Potential jurors were given a 15-page questionnaire. It asked their knowledge of the case, media habits, police contacts and opinions regarding the justice system and the treatment of people of color. It also asks the potential juror if they participated in protests about policing, and asked their thoughts on Black Lives Matter and Blue Lives Matter. Tamburino said the questionnaire is similar to the one used in Derek Chauvin’s trial.

As of Sunday, the jury will not be sequestered.

“They can go home at the end of the day. But if anything happens that is, you know, noteworthy or could really affect the jury listening to the case, they could in fact be sequestered,” Tamburino said.

Similar to Chauvin’s trial, Judge Regina Chu will allow cameras in the courtroom, citing the COVID-19 pandemic.

“It is fantastic for the general public to have cameras in the courtroom,” Tamburino said. “Why? Because it brings transparency and trust to the process.”

RECENT PRECEDENTS

The judge in Chauvin’s case sentenced him to 22 1/2 years for second-degree unintentional murder. The presumptive sentence was 12 1/2 years. But Judge Peter Cahill found several aggravating factors, including that Chauvin abused his position of authority and treated Floyd with particular cruelty, and that several children witnessed the crime live. He also said Chauvin knew that kneeling on Floyd’s neck was dangerous.

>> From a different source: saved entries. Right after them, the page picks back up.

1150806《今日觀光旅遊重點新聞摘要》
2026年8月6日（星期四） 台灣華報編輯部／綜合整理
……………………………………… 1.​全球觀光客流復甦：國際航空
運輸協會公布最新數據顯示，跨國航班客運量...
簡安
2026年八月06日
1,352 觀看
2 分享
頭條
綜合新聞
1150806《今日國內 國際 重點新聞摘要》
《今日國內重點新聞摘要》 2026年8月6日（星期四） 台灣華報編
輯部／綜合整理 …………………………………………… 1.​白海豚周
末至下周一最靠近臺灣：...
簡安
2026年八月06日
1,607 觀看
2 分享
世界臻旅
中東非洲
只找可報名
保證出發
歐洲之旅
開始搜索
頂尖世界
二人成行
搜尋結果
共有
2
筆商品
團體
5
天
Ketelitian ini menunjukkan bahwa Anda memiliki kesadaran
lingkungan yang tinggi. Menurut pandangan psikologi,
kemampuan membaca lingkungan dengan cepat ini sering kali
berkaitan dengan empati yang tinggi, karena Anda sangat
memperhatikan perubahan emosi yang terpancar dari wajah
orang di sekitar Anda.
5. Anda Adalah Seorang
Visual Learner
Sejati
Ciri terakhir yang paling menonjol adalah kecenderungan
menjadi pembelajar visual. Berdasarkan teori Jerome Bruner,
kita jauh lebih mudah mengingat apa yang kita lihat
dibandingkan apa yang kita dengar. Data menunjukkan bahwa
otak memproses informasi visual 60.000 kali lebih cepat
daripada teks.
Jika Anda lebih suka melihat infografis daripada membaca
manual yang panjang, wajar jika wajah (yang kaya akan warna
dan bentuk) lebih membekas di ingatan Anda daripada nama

More recently, Judge Kathryn Quaintance resentenced former Minneapolis Officer Mohamed Noor to four years and nine months in prison for second-degree manslaughter in the shooting death of Justine Damond Ruszczyk, which was at the top of the guidelines’ range. She said she did so because Noor shot “across the nose” of his partner and endangered others. She couldn’t sentence him to more because prosecutors didn’t request an “upward departure” from the sentencing guidelines.

Quaintance originally sentenced Noor to 12 1/2 years for third-degree murder, which was what the guidelines called for, but the Minnesota Supreme Court later clarified the definition of third-degree murder and sent the case back for resentencing only on the manslaughter charge.

According to the potential juror questionnaire, jury selection is expected to last a week, with opening statements scheduled to begin Dec. 8.